Он помолчал, потом неохотно сказал:
— Происхождение мешает.
— Ты же в детдоме вырос!
— Но отцом моим был муэдзин, служитель мечети. Это не мулла, конечно, но все же из духовенства.
— Послушай, — сказал я, — ведь тебя никто не тянет за язык. Ты остался сиротой, даже мог и не знать ничего о своем отце.
— Я был бы рад ничего не знать о нем, однако знаю. Тот, кто вступает в комсомол, должен сказать о себе всю правду. А как я скажу, меня могут и не принять.
— Может быть, и примут.
— А если нет, тогда что? И он побледнел.
— Да ничего, — сказал я необдуманно. — Останется все, как сейчас.
— Нет, — сказал он. — Как сейчас, не останется. Тогда я должен перейти к врагам Советской власти. А я не могу перейти к врагам Советской власти, потому что она меня вырастила, потому что это справедливая власть. Что же мне тогда делать? Умирать?..

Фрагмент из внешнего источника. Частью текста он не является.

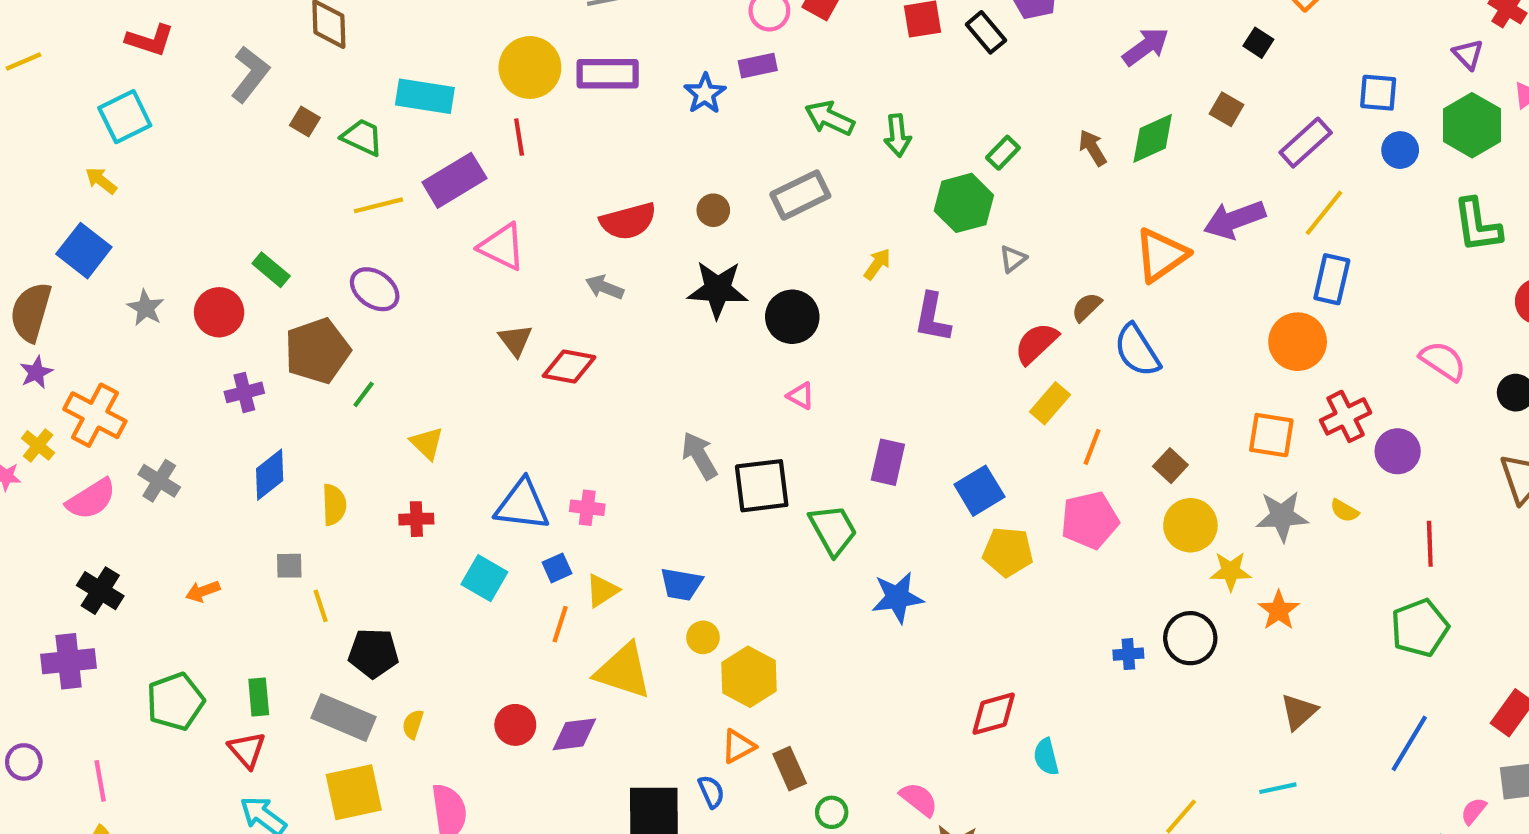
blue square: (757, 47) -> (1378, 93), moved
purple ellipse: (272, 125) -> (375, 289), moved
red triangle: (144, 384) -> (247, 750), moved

Я не ожидал такого крайнего вывода и в душе пожалел, что затеял этот разговор. Юсуп заметил мое смущение и утешил меня:
— Я вступлю сразу в партию. Когда принимают в комсомол, оказывают человеку доверие наперед, по его происхождению. Потому что каких дел можно спрашивать с мальчика? Но в партию принимают иначе, судят о человеке по его делам. Сначала я совершу какое-нибудь большое советское дело, а уж потом подам заявление в партию. Я совершу такое дело, чтобы о моем происхождении забыли. Скоро я уеду из Ходжента на поиски такого дела.
Уже смеркалось, начали звенеть комары. Потом потянуло от реки свежим ветром, комары исчезли, взошла луна, а мы все сидели и разговаривали, подбирая для Юсупа достойное дело, по свершении которого он мог бы наверняка рассчитывать на прием в партию. Я советовал ему идти добровольцем в Красную Армию, пока не поздно, пока еще бродят в горах остатки басмаческих шаек. Он со мною согласился, беда только в том, что он не умеет стрелять из винтовки. «Пустяки, через две недели научишься, это очень просто!»— воскликнул я с таким видом, как будто сам был знаменитым стрелком. «Пожалуй, ты прав, — задумчиво отозвался Юсуп. — Семьи у меня нет и не будет. Красная Армия для меня подходящее место. Теперь я знаю, что навсегда останусь холостым».
Мы допили портвейн, Юсуп разговорился, утратив обычную суховатую сдержанность, и рассказал мне историю своей жизни и своей неудачной любви.
Достояние муэдзина — голос. Он должен быть сильным, но мягким, густым, но без хрипа и к концу напева должен постепенно возвышаться, переходя в тончайшую нитку; весь секрет в том, чтобы эта нитка тянулась бесконечно долго и, постепенно замирая, оставалась бы ясно слышимой на дальнее расстояние. «Утром муэдзин на тончайшей нити своего голоса вытягивает солнце из-за края земли; в полдень голос муэдзина густ и меден, как труба; вечером он на серебряной нити голоса опускает солнце за край земли…»
Я помню вечерние голоса муэдзинов над просторами полей и садов, затянутых легким туманом; эти серебряные нити, дрожа, тянулись со всех сторон, наполняя душу печалью и сладостью. Ныне, когда они почти повсеместно умолкли, заменились голосами радиорупоров, я не жалею о них: всему свое время. Но все-таки в любой старине, даже самой тяжелой и темной, была своя красота.